22 enero, 2010

CAMPANAS QUE TAÑEN A DUELO


En el deforme círculo dibujado en la arena, apostaste tres monedas doradas a mi más que segura derrota.

Y recibí dos puñetazos cuando aún te encontrabas abandonando la primera línea de visión de la contienda.

Las campanas, al menos aquéllas, siempre tocaban a réquiem.

Con modales de caballero antiguo, recompuse mi figura, mientras, Dios sabe porqué, recordaba las explicaciones universitarias sobre la causa torpe.

Algunas alimañas correteaban por el suelo sobre el que se tambaleaban mis piernas.

Escuchaba gritos de euforia ensordecedores.

Ánimos, vítores... insultos.

Todo sucedía a cámara lenta, como las palabras que continúan los trazos dejados por los puntos suspensivos.

Excepto la huida de aquel gato que, deseoso de averiguar la causa del revuelo, se había hecho acreedor de un más que doloroso pisotón en su rabo.

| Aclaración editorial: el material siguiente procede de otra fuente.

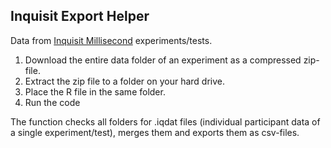## Inquisit Export Helper

Data from [Inquisit Millisecond](https://www.millisecond.com/) experiments/tests.

1. Download the entire data folder of an experiment as a compressed zip-file.
2. Extract the zip file to a folder on your hard drive.
3. Place the R file in the same folder.
4. Run the code

The function checks all folders for .iqdat files (individual participant data of a single experiment/test), merges them and exports them as csv-files.

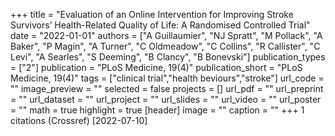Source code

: +++
title = "Evaluation of an Online Intervention for Improving Stroke Survivors’ Health-Related Quality of Life: A Randomised Controlled Trial"
date = "2022-01-01"
authors = ["A Guillaumier", "NJ Spratt", "M Pollack", "A Baker", "P Magin", "A Turner", "C Oldmeadow", "C Collins", "R Callister", "C Levi", "A Searles", "S Deeming", "B Clancy", "B Bonevski"]
publication_types = ["2"]
publication = "PLoS Medicine, 19(4)"
publication_short = "PLoS Medicine, 19(4)"
tags = ["clinical trial","health beviours","stroke"]
url_code = ""
image_preview = ""
selected = false
projects = []
url_pdf = ""
url_preprint = ""
url_dataset = ""
url_project = ""
url_slides = ""
url_video = ""
url_poster = ""
math = true
highlight = true
[header]
image = ""
caption = ""
+++
1 citations (Crossref) [2022-07-10]
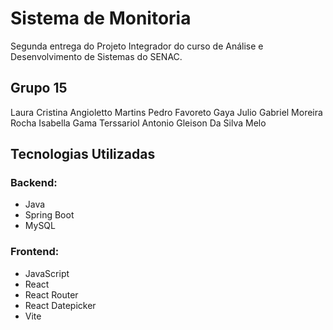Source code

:# Sistema de Monitoria

Segunda entrega do Projeto Integrador do curso de Análise e Desenvolvimento de Sistemas do SENAC.

## Grupo 15

Laura Cristina Angioletto Martins
Pedro Favoreto Gaya
Julio Gabriel Moreira Rocha
Isabella Gama Terssariol
Antonio Gleison Da Silva Melo

## Tecnologias Utilizadas

### Backend:

- Java
- Spring Boot
- MySQL

### Frontend:

- JavaScript
- React
- React Router
- React Datepicker
- Vite
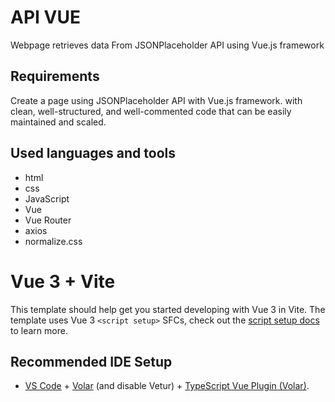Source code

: # API VUE

Webpage retrieves data From JSONPlaceholder API using Vue.js framework

## Requirements

Create a page using JSONPlaceholder API with Vue.js framework. with clean, well-structured, and well-commented code that can be easily maintained and scaled.

## Used languages and tools

- html
- css
- JavaScript
- Vue
- Vue Router
- axios
- normalize.css

# Vue 3 + Vite

This template should help get you started developing with Vue 3 in Vite. The template uses Vue 3 `<script setup>` SFCs, check out the [script setup docs](https://v3.vuejs.org/api/sfc-script-setup.html#sfc-script-setup) to learn more.

## Recommended IDE Setup

- [VS Code](https://code.visualstudio.com/) + [Volar](https://marketplace.visualstudio.com/items?itemName=Vue.volar) (and disable Vetur) + [TypeScript Vue Plugin (Volar)](https://marketplace.visualstudio.com/items?itemName=Vue.vscode-typescript-vue-plugin).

Mi boca saboreó el cálido dulzor de la sangre líquida.

Y, a pesar de que la balanza de los puntos se inclinaba netamente hacia mi contrincante, todavía sus puños no habían tocado mi rostro.

Mentiría si dijera que no despisté mi guardia al intentar confluir mi mirada con la tuya.

El resto es la historia del boxeo clásica, dos crochets y un definitivo uppercut.

Falta de oxígeno, sensación de liviandad y desconexión en las sensaciones para con el espacio y el tiempo.

Y el árido sabor de la tierra que se introduce por tus labios.

Malherido, cuando todo el mundo, incluso tú, se había escapado del improvisado damero de la batalla, descubrí que, dentro del círculo, o lo que el demonio quisiera que fuese geométricamente hablando, reposaban tres monedas doradas.

Volvieron a tañir las campanas.

Y, desorientado, emprendí un camino desconocido, guiado por las palmas incompletas que se me antojaban en el batir de las alas de los pájaros.